Wooted to miner customers with cheap tariffs
Hydro-Québec, the energy company that distributes electricity primarily from 62 hydroelectric power plants in northeastern North America, submitted its 2023-2032 procurement plan to Canada’s Régie de l’énergie (CER) for approval early last November and put the numbers above on the table. According to the calculations, the power requirements of the mining industry, which is growing significantly in Canada, would increase by around 0.7 TWh and reach a maximum power requirement in 2028. This obviously puts the generator in trouble.
In recent years, customers from the mining industry have been vigorously advertised with low tariffs – the equivalent of around 11 euro cents per kWh for mining projects with a required output of between 50 KW and 50 MW. Apparently, the energy supplier no longer wants to hear about this for a short time. Especially in view of the other, rapidly growing areas, the electricity requirements of crypto mining companies are no longer sustainable.
“Open to projects that have a greater benefit”
There could even be a reduction in the amounts of electricity already allocated. Temporarily reduced electricity supplies to mining companies “could help jeopardize the reliability and security of energy supplies for Quebecers,” Hydro-Québec said. From various award procedures in previous years, the total number of electrical power allocated to the sector is currently 668 MW. The regulator promised a lot of new jobs and many investments in the French-speaking Canadian province.
The subject of the current discussion is primarily a quota of 300 MW, which the Régie de l’énergie 2019 granted on the basis of a selection process. Only ten percent of this is currently being accessed, although future crypto mining projects want to turn the tap off. Both Hydro-Québec and local politicians have called on the regulator to suspend power allocation for the remaining 270 MW. In early November, Quebec Minister for Economy, Innovation and Energy Pierre Fitzgibbon wrote on Twitter: “In view of the strong energy demand, the government has issued a decree requesting the Régie de l’énergie to allocate the 270 MW reserved for blockchain projects We remain open to projects that will have greater utility.”

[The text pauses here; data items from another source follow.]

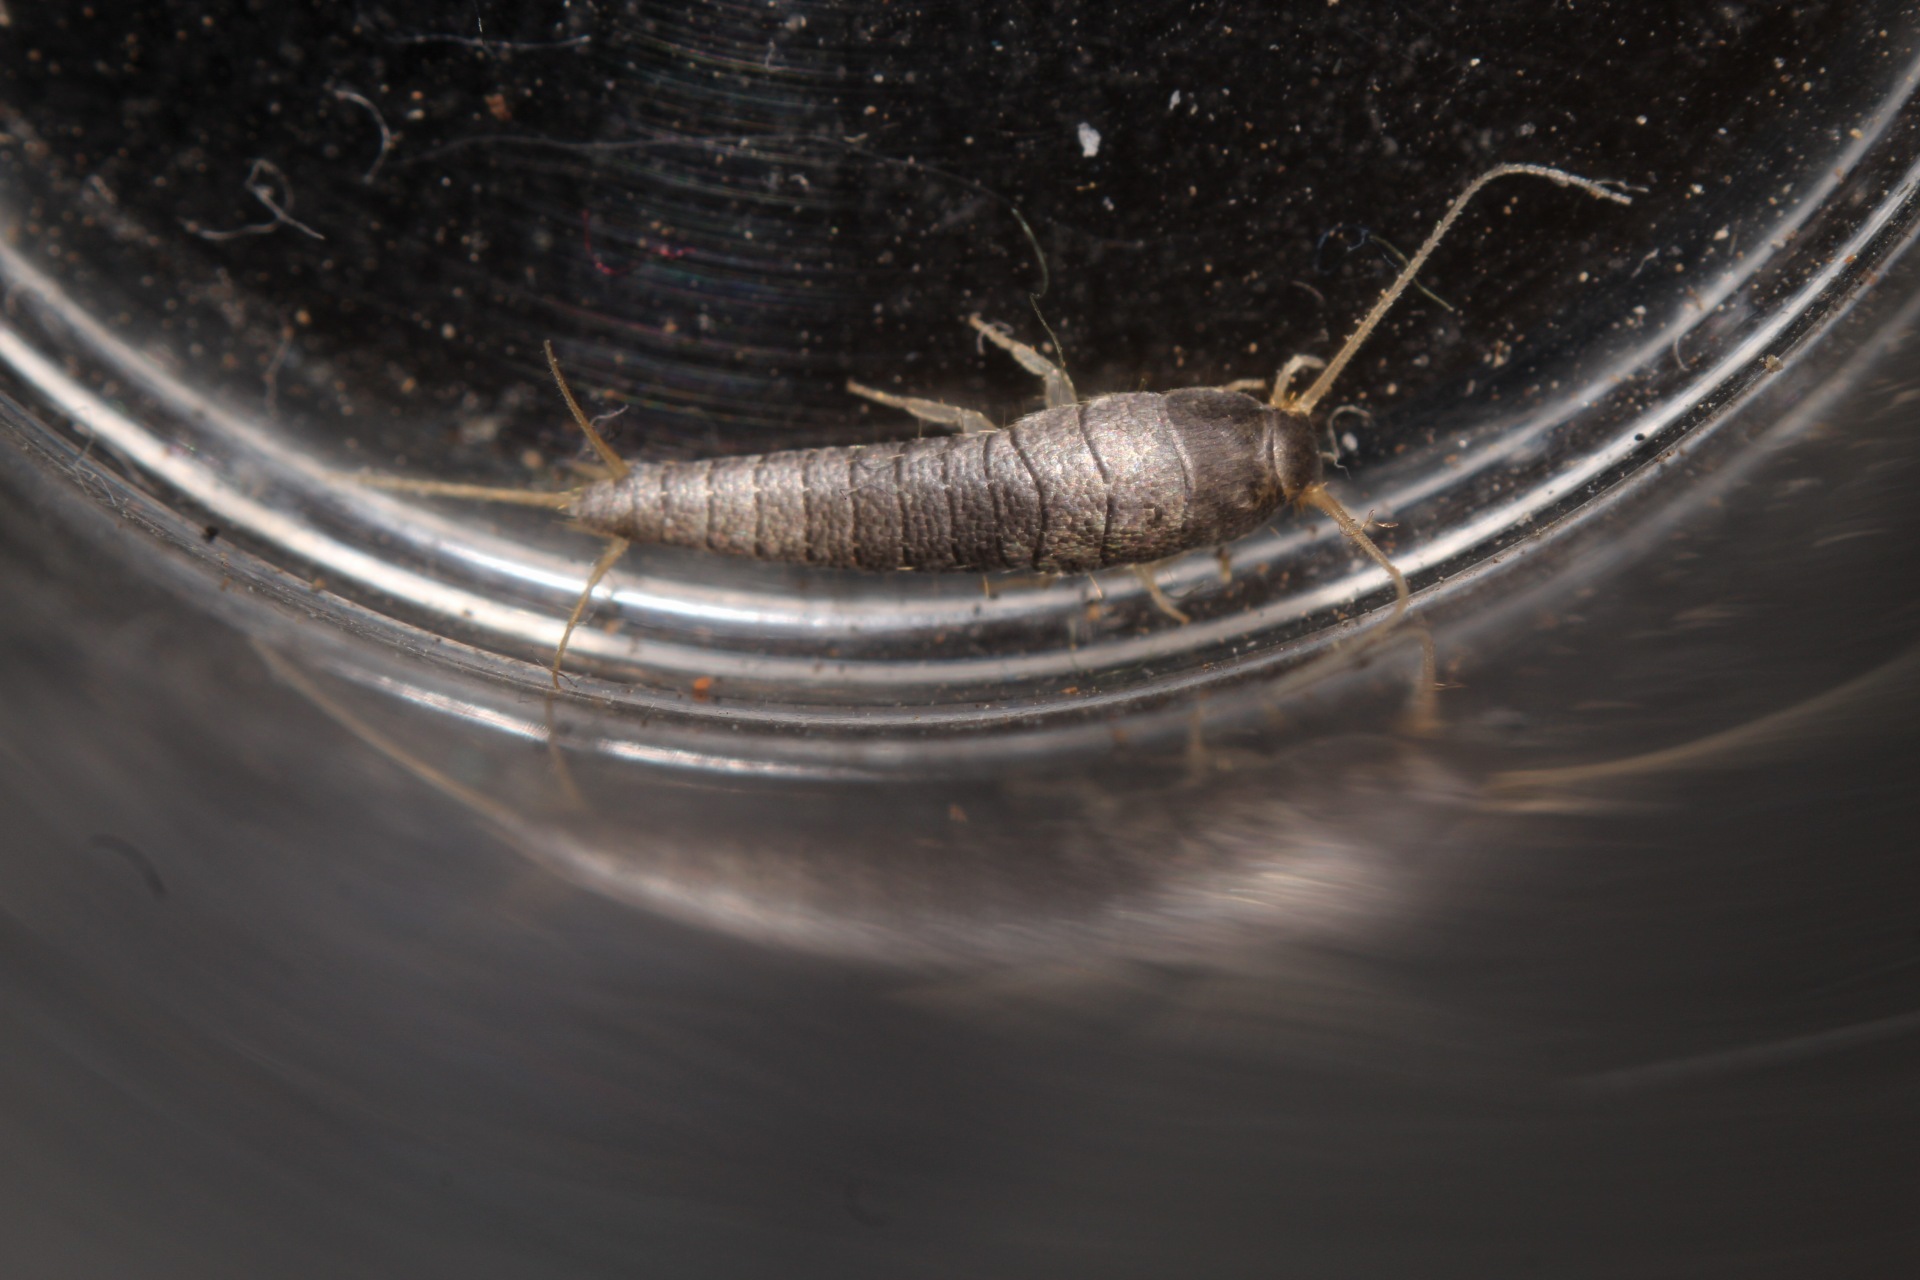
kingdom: Animalia
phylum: Arthropoda
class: Insecta
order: Zygentoma
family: Lepismatidae
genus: Lepisma
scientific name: Lepisma saccharinum
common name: Silverfish
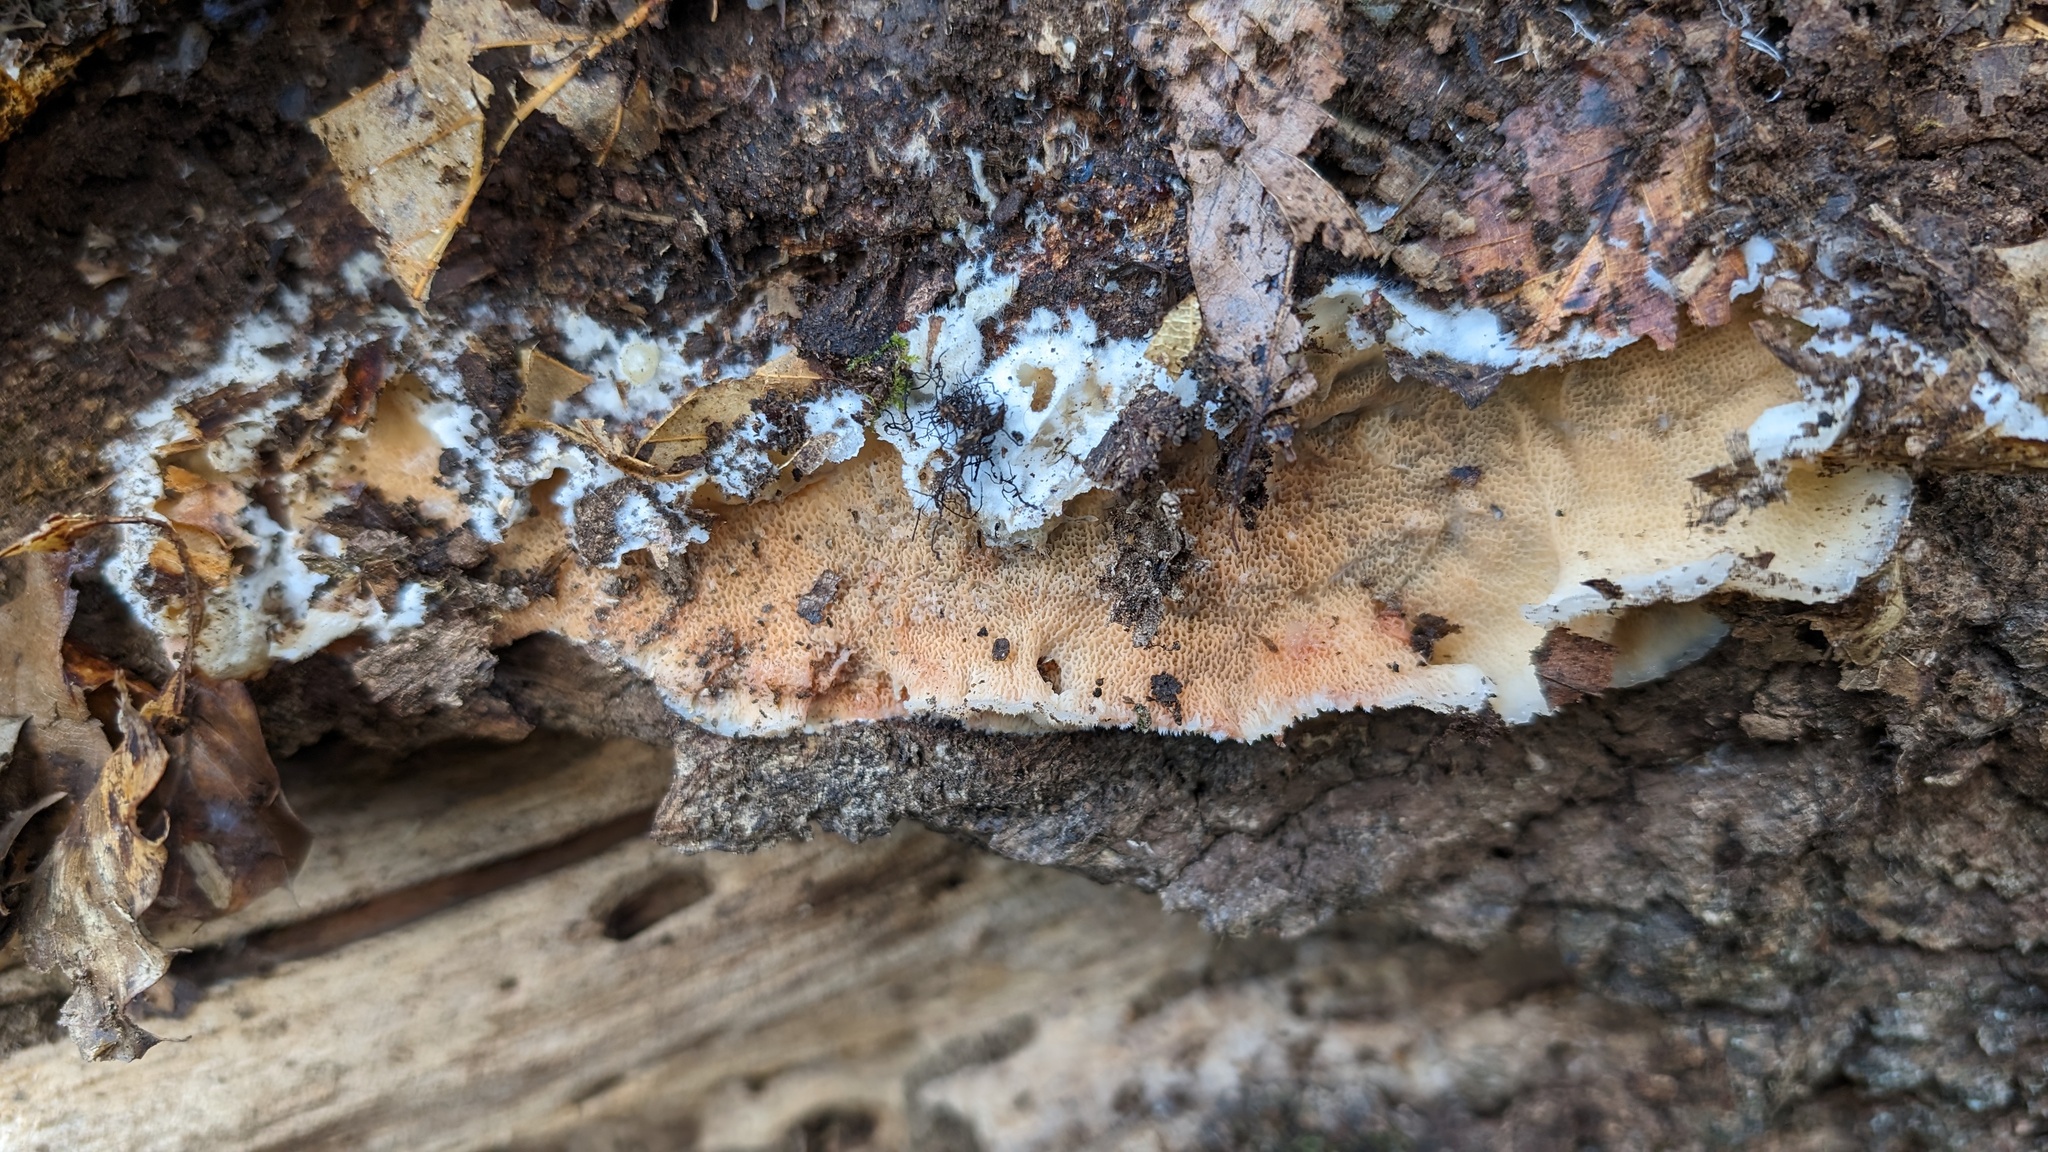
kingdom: Fungi
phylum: Basidiomycota
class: Agaricomycetes
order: Polyporales
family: Meruliaceae
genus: Phlebia
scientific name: Phlebia tremellosa
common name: Jelly rot
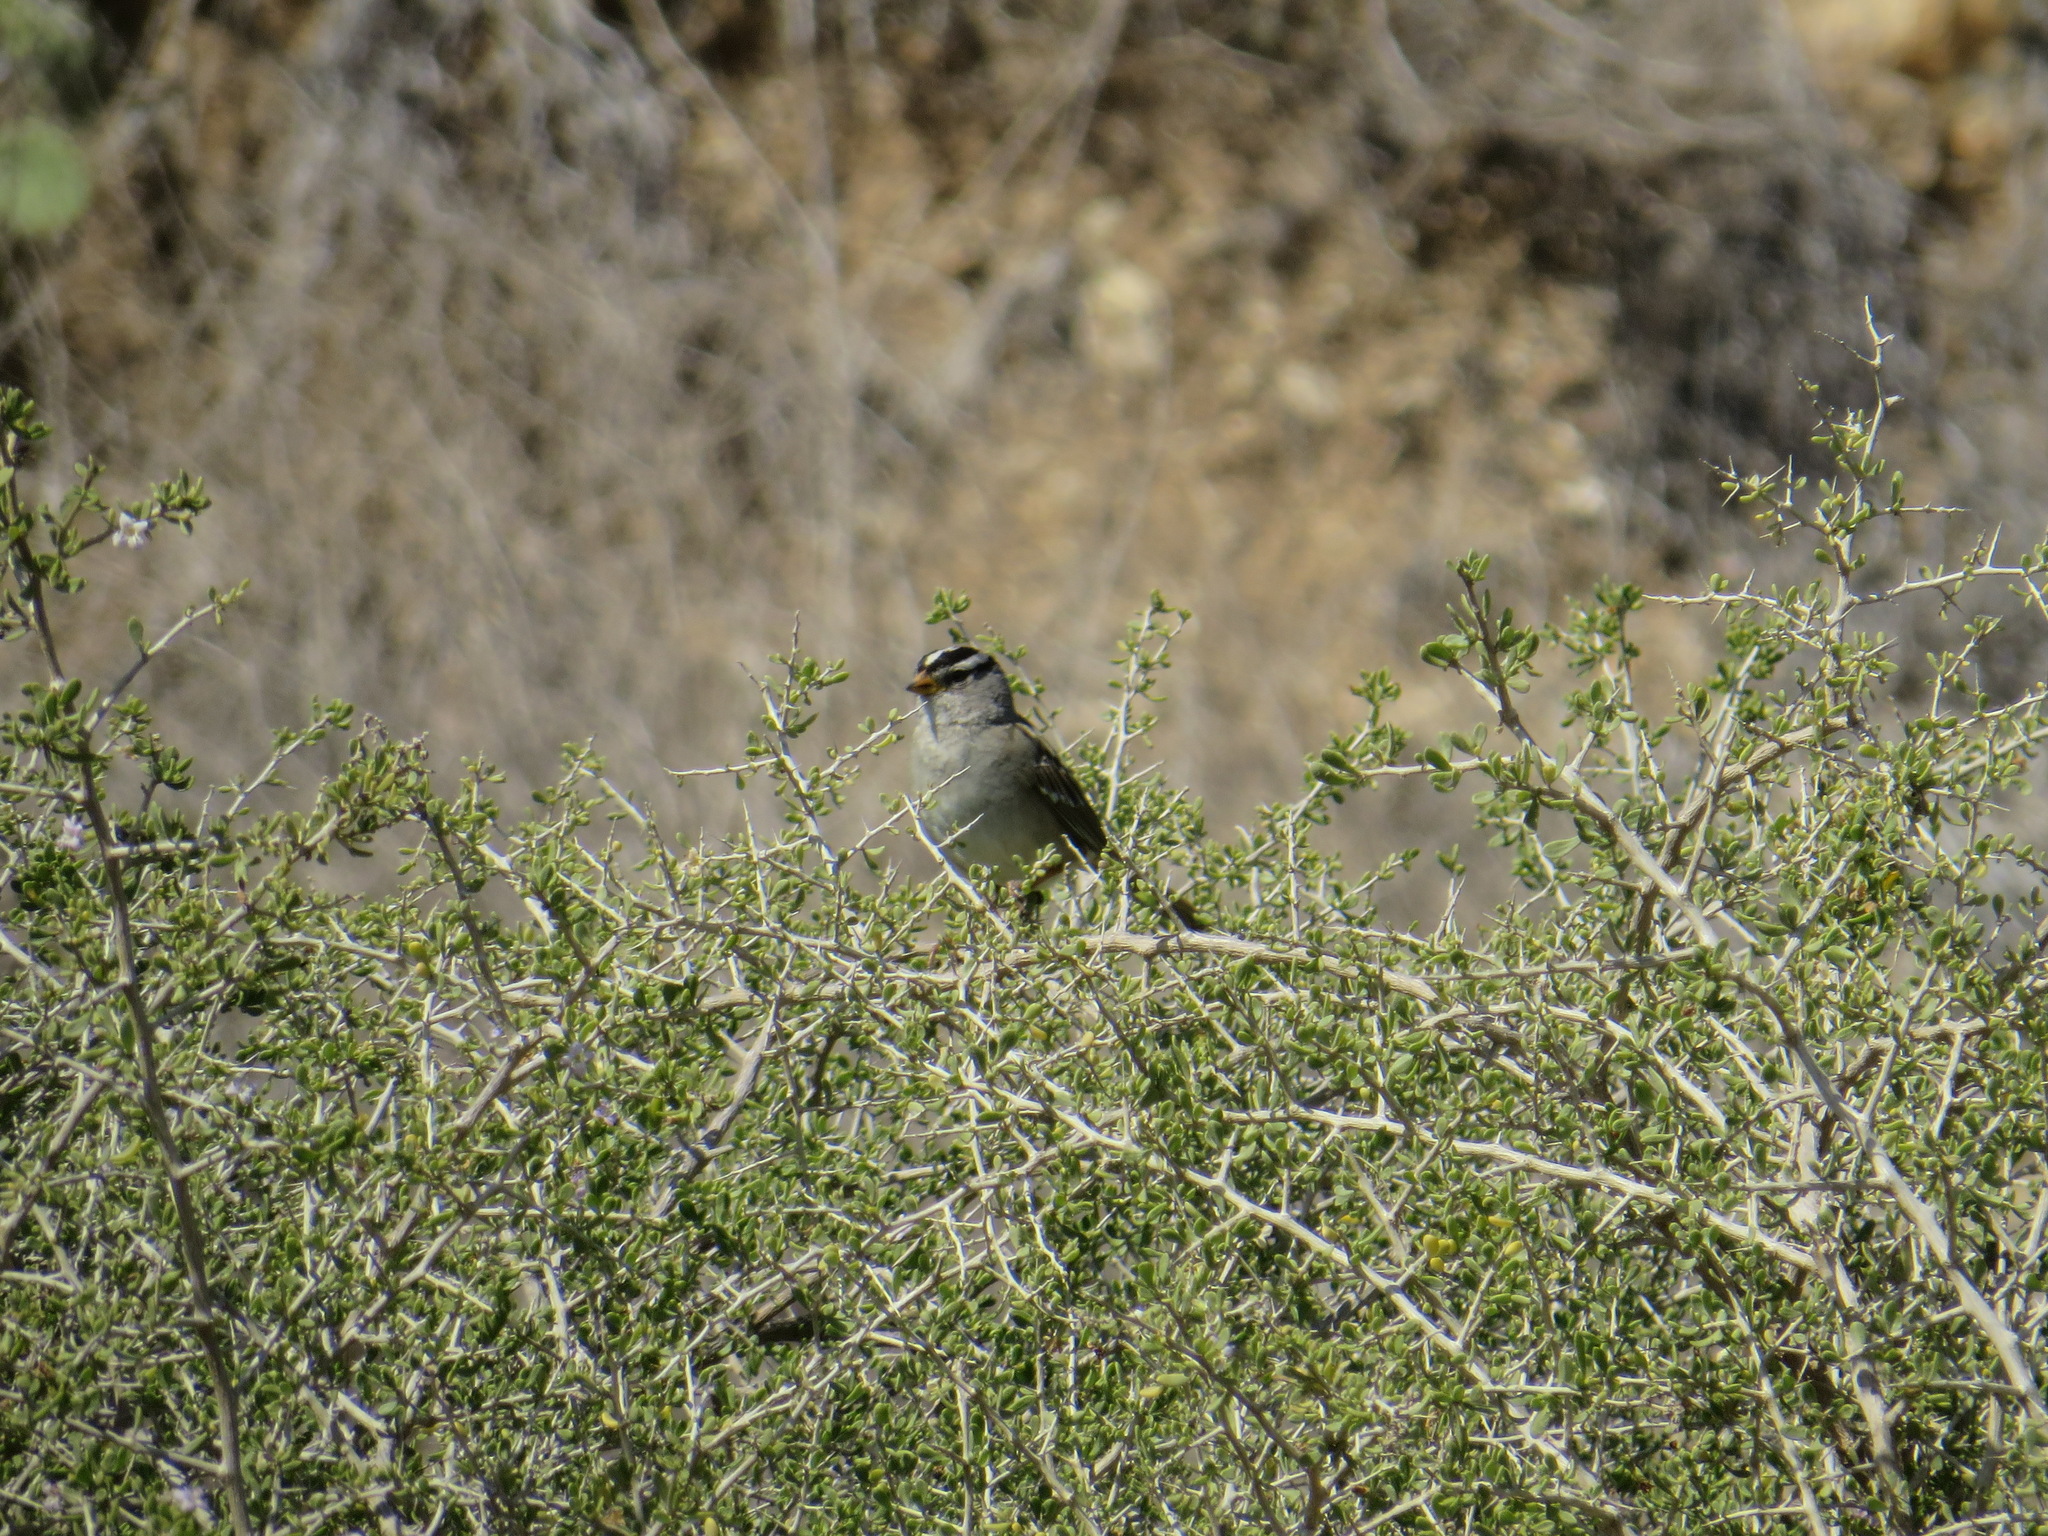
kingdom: Animalia
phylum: Chordata
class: Aves
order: Passeriformes
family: Passerellidae
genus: Zonotrichia
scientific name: Zonotrichia leucophrys
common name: White-crowned sparrow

Allocation temporarily suspended
In January, the authority then announced a first decision; it issued a safeguard order temporarily suspending the process of the planned allocation of the 270 MW to miner clients. The order will be maintained until the Régie makes a final decision on it as part of the review of the 2023-2032 procurement plan. The authority’s press office assumed that the final decision could take a few more months.
The events are initially a setback for the expansion of the blockchain and especially the cryptomining industry in eastern Canada. However, the mining companies have so far found an ideal location here due to its abundant sources of clean, renewable energy. According to general sustainability criteria, the adjustment of the miners may not only be a positive development, especially in view of the otherwise fundamentally catastrophic environmental balance of cryptomining.